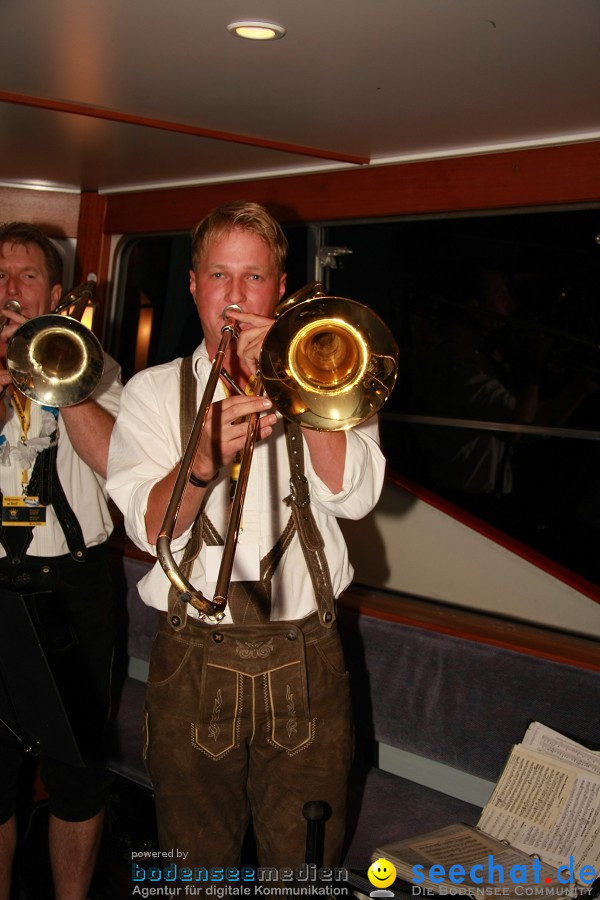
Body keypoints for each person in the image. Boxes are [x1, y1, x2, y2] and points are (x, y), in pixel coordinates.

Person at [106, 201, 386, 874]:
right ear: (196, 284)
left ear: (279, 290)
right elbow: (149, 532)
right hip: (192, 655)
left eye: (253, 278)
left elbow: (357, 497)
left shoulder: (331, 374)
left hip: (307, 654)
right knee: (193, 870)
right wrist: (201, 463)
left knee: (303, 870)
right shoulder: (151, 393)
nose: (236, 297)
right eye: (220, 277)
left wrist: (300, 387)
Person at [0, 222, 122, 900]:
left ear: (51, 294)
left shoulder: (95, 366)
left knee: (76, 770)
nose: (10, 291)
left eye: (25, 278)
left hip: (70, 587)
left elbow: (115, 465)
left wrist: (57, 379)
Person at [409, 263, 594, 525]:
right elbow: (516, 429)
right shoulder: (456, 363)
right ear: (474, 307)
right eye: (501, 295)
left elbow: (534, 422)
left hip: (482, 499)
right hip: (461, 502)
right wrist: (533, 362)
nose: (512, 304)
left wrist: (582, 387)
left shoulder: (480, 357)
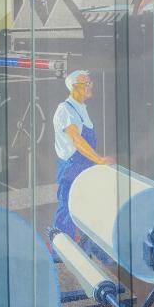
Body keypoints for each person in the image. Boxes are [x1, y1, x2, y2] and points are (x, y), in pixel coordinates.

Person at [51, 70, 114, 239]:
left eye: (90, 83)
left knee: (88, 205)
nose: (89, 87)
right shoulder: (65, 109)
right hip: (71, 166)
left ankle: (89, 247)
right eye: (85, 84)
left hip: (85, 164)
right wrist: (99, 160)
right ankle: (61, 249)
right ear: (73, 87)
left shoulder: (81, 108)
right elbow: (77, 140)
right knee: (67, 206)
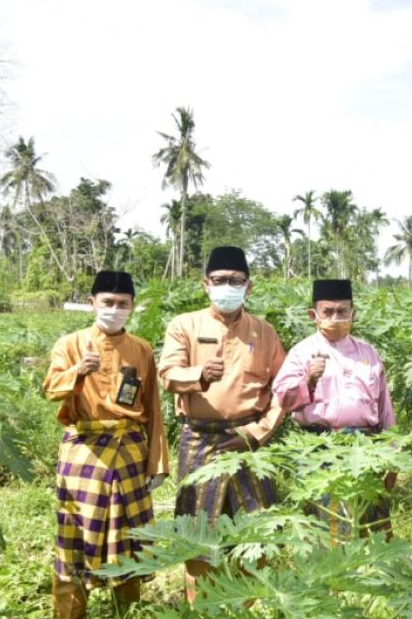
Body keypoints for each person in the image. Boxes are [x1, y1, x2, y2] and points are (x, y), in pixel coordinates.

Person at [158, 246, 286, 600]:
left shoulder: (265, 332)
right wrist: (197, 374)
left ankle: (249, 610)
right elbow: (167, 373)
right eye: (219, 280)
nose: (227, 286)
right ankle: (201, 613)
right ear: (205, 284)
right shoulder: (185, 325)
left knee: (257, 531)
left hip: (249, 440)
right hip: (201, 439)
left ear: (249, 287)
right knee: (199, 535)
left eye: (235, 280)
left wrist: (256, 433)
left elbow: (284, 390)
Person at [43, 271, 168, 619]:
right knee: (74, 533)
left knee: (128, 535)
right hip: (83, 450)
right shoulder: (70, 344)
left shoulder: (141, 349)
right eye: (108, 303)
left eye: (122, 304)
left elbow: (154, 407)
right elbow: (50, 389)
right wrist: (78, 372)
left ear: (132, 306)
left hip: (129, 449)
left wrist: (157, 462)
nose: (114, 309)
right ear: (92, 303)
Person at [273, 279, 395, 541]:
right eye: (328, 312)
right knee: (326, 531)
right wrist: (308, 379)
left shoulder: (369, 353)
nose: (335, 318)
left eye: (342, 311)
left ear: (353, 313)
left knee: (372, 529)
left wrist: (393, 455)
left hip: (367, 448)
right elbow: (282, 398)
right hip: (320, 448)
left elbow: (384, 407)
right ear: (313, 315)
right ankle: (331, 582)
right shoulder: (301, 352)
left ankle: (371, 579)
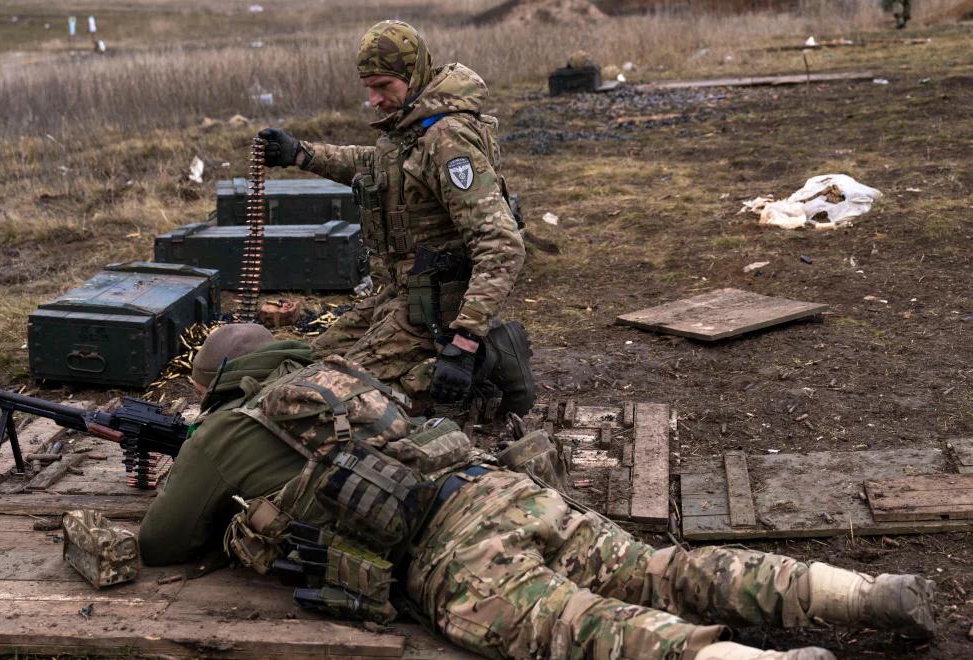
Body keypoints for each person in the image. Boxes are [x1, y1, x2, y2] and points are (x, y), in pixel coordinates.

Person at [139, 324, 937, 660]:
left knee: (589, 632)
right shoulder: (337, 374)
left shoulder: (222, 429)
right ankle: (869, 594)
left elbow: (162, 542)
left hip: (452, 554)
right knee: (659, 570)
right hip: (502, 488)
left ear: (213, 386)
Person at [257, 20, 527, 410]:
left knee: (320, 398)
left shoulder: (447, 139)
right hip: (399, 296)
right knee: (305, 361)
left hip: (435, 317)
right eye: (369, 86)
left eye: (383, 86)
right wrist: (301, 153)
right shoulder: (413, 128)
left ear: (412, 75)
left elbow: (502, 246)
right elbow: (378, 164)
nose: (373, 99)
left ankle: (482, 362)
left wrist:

========

**Problem to work on:**
What you write must match the listing exactly, from the line with "left eye: (90, 83)" up to and including the line with "right elbow: (167, 373)". Pictures stay out.

**Reply to the exercise:**
left eye: (90, 83)
left knee: (88, 205)
nose: (89, 87)
right shoulder: (65, 109)
right hip: (71, 166)
left ankle: (89, 247)
right eye: (85, 84)
left hip: (85, 164)
right wrist: (99, 160)
right ankle: (61, 249)
right ear: (73, 87)
left shoulder: (81, 108)
right elbow: (77, 140)
right knee: (67, 206)
Body keypoints for each person in the image. Boxes are [x1, y1, x2, y2] and points are (x, y), in pixel coordinates.

Person at [158, 246, 286, 600]:
left shoulder: (265, 332)
right wrist: (197, 374)
left ankle: (249, 610)
right elbow: (167, 373)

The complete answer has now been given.